# Exercise goal
Please copy the passage on BlackBook magazine from "- Language: English" to "Right to Pleasure’’.", swapping "quarterly" for "monthly".

# Text excerpt
----
BlackBook
- March 2011 cover
- Editor: Evanly Schindler
- Categories: Art Entertainment Fashion Popular culture
- Founder: Evanly Schindler
- Founded: 1996
- Company: McCarthy LLC
- Country: United States
- Based in: New York City, New York, U.S.
- Language: English
- Website: https://blackbookpresents.com/

= BlackBook =

American arts and culture magazine

BlackBook is an arts and culture magazine published bi-annually to print and online. Founded by Evanly Schindler in 1996 as a quarterly print publication, covering topics ranging from art, music, and literature to politics, popular culture, and travel guides.

Since 2020 the brand’s daily coverage appears online as BlackBook Presents, whose Art + Impact projects include the 2022 Sotheby’s Los Angeles exhibition ‘‘A Woman’s Right to Pleasure’’.

==History==
Schindler sold the magazine to Ari Horowitz in 2006. Vibe Holdings, whose investors include Ron Burkle and Magic Johnson, purchased the company in January 2012, forming Vibe Media. In June 2013, Vibe Media Holdings sold BlackBook to Schindler and Jon Bond of the ad agency Kirshenbaum Bond Senecal + Partners.
----
# Dataset

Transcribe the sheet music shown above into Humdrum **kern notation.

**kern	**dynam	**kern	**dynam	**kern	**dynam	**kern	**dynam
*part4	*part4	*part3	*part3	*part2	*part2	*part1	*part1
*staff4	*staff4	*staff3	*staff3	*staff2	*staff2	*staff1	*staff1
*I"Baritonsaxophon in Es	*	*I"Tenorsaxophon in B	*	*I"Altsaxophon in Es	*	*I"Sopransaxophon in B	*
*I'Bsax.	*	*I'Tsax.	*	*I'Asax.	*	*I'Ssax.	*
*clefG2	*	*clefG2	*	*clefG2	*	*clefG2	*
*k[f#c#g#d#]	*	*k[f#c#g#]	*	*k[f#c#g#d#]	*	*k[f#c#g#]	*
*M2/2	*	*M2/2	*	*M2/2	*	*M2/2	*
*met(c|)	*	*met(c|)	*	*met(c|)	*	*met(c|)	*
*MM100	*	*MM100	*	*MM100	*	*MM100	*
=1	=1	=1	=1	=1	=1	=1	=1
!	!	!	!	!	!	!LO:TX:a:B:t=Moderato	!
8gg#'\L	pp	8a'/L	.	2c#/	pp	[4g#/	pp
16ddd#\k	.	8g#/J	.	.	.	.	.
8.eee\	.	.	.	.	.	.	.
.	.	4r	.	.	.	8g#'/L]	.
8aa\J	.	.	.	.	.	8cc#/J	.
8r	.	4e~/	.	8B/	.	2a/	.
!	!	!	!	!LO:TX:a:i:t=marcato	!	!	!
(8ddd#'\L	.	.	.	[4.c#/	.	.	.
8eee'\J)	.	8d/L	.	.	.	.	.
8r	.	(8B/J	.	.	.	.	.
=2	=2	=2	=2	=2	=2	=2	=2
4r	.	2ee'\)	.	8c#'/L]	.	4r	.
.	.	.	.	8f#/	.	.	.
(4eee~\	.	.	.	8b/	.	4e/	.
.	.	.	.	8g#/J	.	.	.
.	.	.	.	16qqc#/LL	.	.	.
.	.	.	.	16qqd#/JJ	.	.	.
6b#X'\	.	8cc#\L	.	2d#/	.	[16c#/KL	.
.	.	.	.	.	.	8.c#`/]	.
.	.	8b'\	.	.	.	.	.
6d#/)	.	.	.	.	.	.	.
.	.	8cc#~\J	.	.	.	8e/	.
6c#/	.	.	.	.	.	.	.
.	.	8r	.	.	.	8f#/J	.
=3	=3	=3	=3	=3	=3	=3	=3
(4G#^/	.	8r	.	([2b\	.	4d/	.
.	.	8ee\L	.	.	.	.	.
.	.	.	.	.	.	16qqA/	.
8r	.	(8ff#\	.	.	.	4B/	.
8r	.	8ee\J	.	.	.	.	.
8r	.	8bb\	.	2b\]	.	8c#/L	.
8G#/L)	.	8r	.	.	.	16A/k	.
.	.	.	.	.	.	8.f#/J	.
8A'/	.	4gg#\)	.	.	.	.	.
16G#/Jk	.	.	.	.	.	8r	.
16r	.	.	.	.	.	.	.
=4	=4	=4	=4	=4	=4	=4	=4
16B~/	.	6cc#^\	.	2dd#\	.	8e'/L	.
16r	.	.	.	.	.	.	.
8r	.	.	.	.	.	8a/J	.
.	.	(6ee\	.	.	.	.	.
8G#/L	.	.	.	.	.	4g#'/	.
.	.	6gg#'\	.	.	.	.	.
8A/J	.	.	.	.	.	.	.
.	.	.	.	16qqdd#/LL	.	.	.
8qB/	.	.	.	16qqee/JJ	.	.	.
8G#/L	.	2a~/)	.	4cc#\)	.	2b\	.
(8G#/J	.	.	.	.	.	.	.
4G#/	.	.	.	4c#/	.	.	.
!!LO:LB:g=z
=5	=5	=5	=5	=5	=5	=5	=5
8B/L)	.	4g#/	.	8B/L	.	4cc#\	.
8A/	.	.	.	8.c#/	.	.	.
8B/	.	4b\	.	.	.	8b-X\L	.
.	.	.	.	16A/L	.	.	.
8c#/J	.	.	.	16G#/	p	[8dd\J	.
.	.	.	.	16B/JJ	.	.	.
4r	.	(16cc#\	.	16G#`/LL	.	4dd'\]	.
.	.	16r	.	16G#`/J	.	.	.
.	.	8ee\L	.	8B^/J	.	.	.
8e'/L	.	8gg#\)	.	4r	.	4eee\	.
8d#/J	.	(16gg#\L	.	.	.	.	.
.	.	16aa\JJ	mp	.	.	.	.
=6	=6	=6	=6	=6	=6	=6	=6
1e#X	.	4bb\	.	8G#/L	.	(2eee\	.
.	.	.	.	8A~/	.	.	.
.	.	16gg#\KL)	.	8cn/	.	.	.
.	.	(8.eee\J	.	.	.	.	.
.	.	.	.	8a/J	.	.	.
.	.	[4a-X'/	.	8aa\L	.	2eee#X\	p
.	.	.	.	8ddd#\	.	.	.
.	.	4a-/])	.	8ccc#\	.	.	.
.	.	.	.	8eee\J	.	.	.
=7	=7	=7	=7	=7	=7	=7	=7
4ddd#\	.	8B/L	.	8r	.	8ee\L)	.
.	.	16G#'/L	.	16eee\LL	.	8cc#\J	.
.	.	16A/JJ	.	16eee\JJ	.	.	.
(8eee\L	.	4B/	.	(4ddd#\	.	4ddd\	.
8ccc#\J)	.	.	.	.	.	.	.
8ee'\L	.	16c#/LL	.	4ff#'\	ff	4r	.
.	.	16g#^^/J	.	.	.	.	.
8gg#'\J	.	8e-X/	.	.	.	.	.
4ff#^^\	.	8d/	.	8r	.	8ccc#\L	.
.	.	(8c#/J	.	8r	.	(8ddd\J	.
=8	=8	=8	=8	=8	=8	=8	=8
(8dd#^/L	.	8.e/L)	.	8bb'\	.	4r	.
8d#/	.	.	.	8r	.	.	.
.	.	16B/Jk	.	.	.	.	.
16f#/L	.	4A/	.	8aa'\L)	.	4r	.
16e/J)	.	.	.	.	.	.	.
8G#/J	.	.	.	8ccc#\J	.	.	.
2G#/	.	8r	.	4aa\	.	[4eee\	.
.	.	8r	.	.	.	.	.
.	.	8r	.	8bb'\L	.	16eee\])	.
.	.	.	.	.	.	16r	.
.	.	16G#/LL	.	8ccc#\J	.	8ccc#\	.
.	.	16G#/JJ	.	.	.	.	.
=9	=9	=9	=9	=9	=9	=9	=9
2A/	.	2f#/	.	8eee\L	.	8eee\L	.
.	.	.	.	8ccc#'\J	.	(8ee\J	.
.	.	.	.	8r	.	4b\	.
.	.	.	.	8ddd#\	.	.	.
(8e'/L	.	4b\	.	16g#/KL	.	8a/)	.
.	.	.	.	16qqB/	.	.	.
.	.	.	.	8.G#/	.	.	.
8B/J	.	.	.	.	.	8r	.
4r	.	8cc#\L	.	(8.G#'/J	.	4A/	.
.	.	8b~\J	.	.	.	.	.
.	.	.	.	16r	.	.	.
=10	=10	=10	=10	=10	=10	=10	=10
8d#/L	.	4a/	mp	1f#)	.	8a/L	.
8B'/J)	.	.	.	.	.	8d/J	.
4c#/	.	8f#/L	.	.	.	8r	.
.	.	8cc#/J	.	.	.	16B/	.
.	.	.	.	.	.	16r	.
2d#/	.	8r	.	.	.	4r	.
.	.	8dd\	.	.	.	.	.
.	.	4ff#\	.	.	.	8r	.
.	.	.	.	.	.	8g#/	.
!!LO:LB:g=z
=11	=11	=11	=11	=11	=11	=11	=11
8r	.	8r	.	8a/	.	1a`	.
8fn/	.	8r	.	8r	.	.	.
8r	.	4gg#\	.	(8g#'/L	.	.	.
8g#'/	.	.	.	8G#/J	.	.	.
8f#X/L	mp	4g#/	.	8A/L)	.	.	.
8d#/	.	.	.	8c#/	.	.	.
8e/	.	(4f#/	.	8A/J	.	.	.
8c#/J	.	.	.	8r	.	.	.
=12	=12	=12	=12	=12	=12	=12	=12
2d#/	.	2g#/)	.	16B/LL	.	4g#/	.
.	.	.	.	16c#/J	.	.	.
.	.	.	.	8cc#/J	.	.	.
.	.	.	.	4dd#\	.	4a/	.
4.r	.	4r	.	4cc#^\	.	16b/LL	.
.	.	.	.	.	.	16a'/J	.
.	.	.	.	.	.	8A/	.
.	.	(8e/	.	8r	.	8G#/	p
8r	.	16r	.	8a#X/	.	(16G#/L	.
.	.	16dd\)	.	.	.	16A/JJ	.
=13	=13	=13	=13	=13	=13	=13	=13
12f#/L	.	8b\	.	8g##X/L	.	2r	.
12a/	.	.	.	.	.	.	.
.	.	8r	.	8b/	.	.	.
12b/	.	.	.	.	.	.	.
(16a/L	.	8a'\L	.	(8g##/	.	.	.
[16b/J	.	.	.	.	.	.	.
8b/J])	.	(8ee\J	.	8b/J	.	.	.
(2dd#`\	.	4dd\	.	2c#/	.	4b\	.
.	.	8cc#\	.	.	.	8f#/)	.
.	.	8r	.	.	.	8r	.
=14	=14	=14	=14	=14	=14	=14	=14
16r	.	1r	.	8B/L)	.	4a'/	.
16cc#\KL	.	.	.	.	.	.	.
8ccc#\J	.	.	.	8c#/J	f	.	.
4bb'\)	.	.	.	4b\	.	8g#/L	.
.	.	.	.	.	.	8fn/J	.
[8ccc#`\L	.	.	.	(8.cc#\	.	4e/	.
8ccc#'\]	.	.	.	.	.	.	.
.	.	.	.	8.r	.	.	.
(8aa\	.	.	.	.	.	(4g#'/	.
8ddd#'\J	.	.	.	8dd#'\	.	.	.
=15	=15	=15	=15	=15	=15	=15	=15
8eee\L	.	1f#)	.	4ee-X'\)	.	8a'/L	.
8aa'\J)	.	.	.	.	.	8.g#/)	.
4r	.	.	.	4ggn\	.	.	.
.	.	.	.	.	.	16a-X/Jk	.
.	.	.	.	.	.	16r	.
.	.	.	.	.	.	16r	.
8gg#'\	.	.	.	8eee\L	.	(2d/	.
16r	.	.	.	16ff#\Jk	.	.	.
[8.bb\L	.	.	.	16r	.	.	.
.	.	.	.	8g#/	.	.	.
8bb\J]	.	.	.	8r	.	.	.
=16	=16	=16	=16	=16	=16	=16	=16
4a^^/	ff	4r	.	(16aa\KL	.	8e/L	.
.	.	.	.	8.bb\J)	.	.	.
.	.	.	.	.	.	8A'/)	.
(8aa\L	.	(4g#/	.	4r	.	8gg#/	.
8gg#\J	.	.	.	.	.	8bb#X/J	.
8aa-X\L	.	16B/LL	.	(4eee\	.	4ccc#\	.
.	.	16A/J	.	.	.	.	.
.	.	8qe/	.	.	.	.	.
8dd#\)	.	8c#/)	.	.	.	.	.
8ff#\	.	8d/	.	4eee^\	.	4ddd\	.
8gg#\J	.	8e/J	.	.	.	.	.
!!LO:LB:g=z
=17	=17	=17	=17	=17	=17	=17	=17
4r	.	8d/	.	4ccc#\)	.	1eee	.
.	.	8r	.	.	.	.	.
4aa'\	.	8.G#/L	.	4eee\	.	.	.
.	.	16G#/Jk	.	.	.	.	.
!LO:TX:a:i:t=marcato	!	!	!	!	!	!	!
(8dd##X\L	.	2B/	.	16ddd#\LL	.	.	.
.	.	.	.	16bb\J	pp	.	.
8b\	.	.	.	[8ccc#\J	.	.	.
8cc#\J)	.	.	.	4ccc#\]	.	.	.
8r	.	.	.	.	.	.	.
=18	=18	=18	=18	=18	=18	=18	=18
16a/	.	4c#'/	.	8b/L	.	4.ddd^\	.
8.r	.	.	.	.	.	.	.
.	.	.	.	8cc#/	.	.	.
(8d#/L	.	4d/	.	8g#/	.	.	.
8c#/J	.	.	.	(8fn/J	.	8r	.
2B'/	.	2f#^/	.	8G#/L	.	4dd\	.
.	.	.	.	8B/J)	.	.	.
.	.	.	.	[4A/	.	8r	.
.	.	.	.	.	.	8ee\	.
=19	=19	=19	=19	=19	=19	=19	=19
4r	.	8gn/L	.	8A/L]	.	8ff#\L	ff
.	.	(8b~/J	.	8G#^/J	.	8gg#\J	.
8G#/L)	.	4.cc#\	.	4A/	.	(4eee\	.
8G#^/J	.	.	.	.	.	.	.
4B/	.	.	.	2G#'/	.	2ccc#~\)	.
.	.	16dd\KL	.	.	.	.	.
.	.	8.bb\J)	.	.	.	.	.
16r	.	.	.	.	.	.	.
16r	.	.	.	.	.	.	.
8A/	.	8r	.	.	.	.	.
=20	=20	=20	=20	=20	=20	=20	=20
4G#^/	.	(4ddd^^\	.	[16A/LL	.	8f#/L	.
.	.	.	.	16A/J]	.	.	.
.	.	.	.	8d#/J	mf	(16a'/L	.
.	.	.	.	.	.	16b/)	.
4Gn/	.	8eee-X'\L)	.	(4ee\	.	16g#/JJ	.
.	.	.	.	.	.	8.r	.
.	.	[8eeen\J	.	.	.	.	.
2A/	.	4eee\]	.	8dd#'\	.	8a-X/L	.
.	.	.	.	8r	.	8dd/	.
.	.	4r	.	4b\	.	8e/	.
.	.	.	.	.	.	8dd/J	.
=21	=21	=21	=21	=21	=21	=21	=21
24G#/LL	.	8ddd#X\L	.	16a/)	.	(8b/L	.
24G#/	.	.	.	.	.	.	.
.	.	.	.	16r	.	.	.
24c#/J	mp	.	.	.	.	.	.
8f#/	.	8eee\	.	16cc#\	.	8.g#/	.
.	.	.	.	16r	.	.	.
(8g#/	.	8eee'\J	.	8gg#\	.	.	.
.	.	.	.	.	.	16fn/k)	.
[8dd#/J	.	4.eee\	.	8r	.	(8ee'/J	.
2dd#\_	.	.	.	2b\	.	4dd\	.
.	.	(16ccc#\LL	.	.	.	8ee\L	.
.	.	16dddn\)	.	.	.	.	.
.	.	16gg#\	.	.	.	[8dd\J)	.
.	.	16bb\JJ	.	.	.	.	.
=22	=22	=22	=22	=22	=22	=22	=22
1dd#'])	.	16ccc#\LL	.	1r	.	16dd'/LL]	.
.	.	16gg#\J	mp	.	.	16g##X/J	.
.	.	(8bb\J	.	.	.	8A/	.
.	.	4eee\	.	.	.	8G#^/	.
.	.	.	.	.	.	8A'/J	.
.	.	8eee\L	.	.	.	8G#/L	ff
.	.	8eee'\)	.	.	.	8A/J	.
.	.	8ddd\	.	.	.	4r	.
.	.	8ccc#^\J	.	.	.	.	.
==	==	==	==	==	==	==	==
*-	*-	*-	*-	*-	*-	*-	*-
----
# Result of this task
- Language: English
- Website: https://blackbookpresents.com/

= BlackBook =

American arts and culture magazine

BlackBook is an arts and culture magazine published bi-annually to print and online. Founded by Evanly Schindler in 1996 as a monthly print publication, covering topics ranging from art, music, and literature to politics, popular culture, and travel guides.

Since 2020 the brand’s daily coverage appears online as BlackBook Presents, whose Art + Impact projects include the 2022 Sotheby’s Los Angeles exhibition ‘‘A Woman’s Right to Pleasure’’.